The Associated Press reported last month that only Covid-19 deaths from pneumonia or respiratory failure were counted in China’s official data. Chinese authorities have also stopped tracking asymptomatic cases, according to earlier reports by The Washington Post.

Newly tightened criteria for what China considers a Covid-related death have frustrated health officials abroad as they try to prepare for possible mutations from major outbreaks. It has also raised suspicion that the official death toll and number of infections in the world’s most populous country represent a significant underestimate.

China had at least 120,000 new weekly cases or more in December, according to the WHO. The weekly death toll has hovered between 240 and 440 over that period, according to the figures, despite reports of overflowing hospital wards, funeral homes and crematoria.

“We believe that the current number published by China underrepresents the true impact of the disease in terms of hospital admissions, in terms of ICU admissions and especially in terms of deaths,” Ryan said.

Tedros Adhanom Ghebreyesus, WHO director-general, also urged Chinese officials on Wednesday to provide “faster, more regular and reliable data on hospitalizations” and “more comprehensive real-time viral sequencing”.

Chinese officials have said the dominant version of the coronavirus in China is the omicron BA.5 subvariant, Van Kerkhove told reporters, although she said more sequencing needs to be done there.

BA.5 shares common mutations with the BA.2 omicron subvariant, but each has unique features, according to research done in the UK and Austria and published in the journal Nature last month.

XBB is a recombinant of the BA.2.10.1 and BA.2.75 sublines, according to WHO. It quickly became dominant in the northeastern United States.
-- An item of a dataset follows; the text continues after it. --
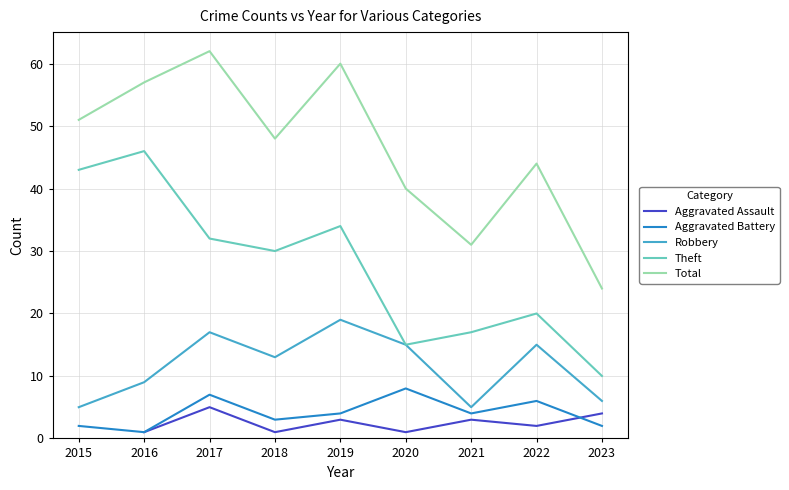

Between 2016 and 2022, which series saw the biggest shift?

Theft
Michael Baker, a professor of public health at New Zealand’s University of Otago in Wellington, said it will take “several weeks” to see if XBB.1.5 causes more severe disease than previous versions of the coronavirus because hospitalizations in hospitalizations and deaths occur after an increase in infections and it takes time to measure how many of those illnesses can be attributed to XBB.1.5.

He added that an XBB.1.5 wave seems “likely.”

But even if XBB.1.5 turns out to cause less severe disease, being more infectious is still a concern, Baker said.

“As we have seen with the omicron variant in general, its high infectivity has meant that in many countries it has caused more disease and death than any previous variant,” he said.